_Try it_: In the page on 1677 in science, what is named as the first English star atlas?

───── Page text ─────

|  | List of years in science | (table) |

= 1677 in science =

The year 1677 in science and technology involved some significant events.

==Astronomy==
- Publication of the first English star atlas, John Seller's Atlas Coelestis.

==Mathematics==
- Gottfried Wilhelm Leibniz gives a complete solution to the tangent problem.
- Publication of Cocker's Arithmetick: Being a Plain and Familiar Method Suitable to the Meanest Capacity for the Full Understanding of That Incomparable Art, As It Is Now Taught by the Ablest School-Masters in City and Country, attributed to Edward Cocker (died 1676). It will remain a standard grammar school textbook in England for more than 150 years.

==Medicine==
- January 21 – A pamphlet on smallpox published in Boston becomes the first medical publication in the British colonies in North America.

==Microbiology==
- Antonie van Leeuwenhoek discovers the spermatozoon.

==Paleontology==
- Robert Plot publishes The Natural History of Oxford-shire, Being an Essay Toward the Natural History of England, in which he describes the fossilised femur of a human giant, now known to be from the dinosaur Megalosaurus.

==Births==
- February 8 – Jacques Cassini, French astronomer (died 1756)

───── Data section ─────

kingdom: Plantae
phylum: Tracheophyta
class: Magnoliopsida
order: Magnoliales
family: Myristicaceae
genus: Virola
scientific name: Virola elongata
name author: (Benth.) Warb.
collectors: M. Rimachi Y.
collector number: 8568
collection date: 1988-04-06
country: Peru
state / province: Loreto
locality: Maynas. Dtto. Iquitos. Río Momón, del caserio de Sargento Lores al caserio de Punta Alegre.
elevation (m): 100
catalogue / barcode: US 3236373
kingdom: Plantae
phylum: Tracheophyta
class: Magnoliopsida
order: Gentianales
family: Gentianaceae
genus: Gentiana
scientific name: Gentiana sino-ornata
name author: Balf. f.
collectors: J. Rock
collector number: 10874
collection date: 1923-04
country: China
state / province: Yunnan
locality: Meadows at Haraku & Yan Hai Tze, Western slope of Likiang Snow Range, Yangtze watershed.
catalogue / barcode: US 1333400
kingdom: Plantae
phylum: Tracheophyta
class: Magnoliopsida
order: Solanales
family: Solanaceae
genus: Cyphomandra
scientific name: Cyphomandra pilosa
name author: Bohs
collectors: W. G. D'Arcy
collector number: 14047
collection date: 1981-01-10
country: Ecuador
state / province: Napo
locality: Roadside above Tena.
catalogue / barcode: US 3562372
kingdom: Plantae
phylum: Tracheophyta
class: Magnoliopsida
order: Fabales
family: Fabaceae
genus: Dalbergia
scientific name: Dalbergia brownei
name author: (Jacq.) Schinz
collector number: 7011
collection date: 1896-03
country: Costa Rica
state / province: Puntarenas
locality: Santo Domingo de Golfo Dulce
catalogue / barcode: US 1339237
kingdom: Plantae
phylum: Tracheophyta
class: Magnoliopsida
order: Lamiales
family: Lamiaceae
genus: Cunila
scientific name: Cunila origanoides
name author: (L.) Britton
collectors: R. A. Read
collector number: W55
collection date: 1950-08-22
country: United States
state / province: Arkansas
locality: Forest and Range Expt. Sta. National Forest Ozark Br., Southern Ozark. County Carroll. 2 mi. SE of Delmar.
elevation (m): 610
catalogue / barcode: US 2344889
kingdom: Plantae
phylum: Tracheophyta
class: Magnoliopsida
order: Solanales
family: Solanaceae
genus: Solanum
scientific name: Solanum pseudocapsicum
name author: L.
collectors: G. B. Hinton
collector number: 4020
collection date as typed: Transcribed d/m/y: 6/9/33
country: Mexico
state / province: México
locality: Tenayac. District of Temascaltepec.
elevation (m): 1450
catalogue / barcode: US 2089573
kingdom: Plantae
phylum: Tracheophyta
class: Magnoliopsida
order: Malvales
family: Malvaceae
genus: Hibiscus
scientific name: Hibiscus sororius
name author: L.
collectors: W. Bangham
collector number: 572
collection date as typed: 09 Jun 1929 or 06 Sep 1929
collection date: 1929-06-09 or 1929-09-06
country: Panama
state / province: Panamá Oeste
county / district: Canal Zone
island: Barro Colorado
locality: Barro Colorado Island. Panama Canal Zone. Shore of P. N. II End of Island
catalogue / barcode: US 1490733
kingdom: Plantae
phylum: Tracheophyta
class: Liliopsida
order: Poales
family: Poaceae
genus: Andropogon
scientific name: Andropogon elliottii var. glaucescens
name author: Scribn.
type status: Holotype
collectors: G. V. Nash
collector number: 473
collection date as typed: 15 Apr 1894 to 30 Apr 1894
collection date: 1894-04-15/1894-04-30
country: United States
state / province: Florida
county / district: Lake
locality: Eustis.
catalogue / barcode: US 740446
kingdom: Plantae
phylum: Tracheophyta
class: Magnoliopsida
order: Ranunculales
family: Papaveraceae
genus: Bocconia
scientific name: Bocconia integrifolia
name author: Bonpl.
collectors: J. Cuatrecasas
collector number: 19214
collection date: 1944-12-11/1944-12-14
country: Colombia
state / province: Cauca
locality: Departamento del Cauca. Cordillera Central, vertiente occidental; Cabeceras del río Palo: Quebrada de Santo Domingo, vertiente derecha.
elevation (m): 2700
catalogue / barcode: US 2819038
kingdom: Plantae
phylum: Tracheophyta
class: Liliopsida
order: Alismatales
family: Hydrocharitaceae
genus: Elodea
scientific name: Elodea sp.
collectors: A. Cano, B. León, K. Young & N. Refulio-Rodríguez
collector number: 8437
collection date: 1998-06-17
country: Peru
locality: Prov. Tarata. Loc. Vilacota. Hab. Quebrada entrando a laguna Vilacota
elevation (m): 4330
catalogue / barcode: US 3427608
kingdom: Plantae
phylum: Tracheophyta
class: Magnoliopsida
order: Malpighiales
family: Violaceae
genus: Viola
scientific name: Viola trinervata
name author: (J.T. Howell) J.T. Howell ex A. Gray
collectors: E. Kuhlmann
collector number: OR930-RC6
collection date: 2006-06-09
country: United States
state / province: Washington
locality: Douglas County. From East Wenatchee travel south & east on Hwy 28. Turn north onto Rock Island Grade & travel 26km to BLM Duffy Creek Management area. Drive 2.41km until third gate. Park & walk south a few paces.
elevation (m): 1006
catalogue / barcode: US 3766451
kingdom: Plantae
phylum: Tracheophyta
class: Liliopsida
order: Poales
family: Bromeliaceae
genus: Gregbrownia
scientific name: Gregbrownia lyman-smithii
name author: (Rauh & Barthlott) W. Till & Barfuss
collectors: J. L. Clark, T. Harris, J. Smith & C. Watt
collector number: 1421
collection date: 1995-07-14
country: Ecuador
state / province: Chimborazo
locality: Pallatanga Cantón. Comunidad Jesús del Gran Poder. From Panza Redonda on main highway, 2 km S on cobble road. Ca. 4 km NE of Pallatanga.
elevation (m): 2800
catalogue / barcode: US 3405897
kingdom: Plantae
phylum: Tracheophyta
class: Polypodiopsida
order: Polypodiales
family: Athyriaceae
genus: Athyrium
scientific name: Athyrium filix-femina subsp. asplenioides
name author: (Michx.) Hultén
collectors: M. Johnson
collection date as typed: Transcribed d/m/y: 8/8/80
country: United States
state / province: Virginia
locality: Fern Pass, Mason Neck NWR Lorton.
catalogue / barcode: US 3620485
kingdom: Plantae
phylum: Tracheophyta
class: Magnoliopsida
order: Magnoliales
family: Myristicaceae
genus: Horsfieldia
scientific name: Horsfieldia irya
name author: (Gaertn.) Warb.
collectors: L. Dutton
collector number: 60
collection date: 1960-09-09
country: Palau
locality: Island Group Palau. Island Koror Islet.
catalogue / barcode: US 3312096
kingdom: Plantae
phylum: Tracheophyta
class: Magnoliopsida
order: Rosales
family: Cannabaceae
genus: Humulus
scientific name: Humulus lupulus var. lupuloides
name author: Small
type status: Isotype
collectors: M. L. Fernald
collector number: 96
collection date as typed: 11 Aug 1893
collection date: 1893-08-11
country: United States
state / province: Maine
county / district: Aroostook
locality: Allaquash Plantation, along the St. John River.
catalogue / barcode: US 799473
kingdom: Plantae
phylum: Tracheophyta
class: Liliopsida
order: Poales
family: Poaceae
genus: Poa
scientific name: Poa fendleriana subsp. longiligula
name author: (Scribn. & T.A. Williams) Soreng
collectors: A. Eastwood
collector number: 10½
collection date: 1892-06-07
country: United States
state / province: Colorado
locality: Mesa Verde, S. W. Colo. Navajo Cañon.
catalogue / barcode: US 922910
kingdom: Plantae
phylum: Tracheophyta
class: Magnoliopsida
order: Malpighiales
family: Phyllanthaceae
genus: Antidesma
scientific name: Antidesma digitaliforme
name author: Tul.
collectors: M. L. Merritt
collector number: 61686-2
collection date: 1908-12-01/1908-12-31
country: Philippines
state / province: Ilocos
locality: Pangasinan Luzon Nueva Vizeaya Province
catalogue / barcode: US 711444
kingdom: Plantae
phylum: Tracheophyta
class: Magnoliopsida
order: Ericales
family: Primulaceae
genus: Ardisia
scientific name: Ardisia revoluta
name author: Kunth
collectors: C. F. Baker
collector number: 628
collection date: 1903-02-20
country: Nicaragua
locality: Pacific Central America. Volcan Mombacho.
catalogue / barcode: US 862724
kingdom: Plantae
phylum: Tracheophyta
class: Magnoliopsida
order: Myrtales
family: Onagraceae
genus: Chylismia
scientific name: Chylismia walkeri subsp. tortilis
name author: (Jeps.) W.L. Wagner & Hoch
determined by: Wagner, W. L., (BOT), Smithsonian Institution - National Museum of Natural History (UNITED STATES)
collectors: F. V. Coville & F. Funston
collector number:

─────

_Problem solution_: John Seller's Atlas Coelestis